**WORK ITEM A**: Write out every line of the data-collection records below, character for character.

****************

JEANETTE MCGUINNESS,

          Petitioner-Appellant,

v.

BOARD OF TRUSTEES, TEACHERS'
PENSION AND ANNUITY FUND,

     Respondent-Respondent.
___________________________________

                    Argued November 28, 2018 – Decided December 5, 2018

                    Before Judges Reisner and Mawla.

                    On appeal from the Board of Trustees of the Teachers'
                    Pension and Annuity Fund, Department of Treasury.

                    Barbara E. Riefberg argued the cause for appellant
                    (Shimberg & Friel, PC, attorneys; Barbara E. Riefberg,
                    on the briefs).

                    Amy Chung, Deputy Attorney General, argued the
                    cause for respondent (Gurbir S. Grewal, Attorney
                    General, attorney; Melissa H. Raksa, Assistant
                    Attorney General, of counsel; John A. Lo Forese,
                    Deputy Attorney General, on the brief).

****************

**WORK ITEM B**: In the case heading above, condense the paragraph that begins "Amy Chung, Deputy Attorney General" into a short list, keeping each person's name, title, and role.

[Records from a data collection]

****************

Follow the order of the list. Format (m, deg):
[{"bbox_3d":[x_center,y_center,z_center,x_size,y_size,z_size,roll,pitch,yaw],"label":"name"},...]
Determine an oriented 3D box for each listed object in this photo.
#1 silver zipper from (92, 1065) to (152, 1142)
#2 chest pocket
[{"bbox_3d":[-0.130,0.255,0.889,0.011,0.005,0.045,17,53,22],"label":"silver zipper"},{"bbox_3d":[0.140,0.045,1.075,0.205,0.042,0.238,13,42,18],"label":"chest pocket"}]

****************

**RESPONSE AREA A**:
Follow the order of the list. Format (m, deg):
[{"bbox_3d":[x_center,y_center,z_center,x_size,y_size,z_size,roll,pitch,yaw],"label":"name"},...]
Determine an oriented 3D box for each listed object in this photo.
#1 silver zipper from (92, 1065) to (152, 1142)
#2 chest pocket
[{"bbox_3d":[-0.130,0.255,0.889,0.011,0.005,0.045,17,53,22],"label":"silver zipper"},{"bbox_3d":[0.140,0.045,1.075,0.205,0.042,0.238,13,42,18],"label":"chest pocket"}]

**RESPONSE AREA B**:
- Amy Chung, Deputy Attorney General: argued the cause for respondent
- Gurbir S. Grewal, Attorney General: attorney
- Melissa H. Raksa, Assistant Attorney General: of counsel
- John A. Lo Forese, Deputy Attorney General: on the brief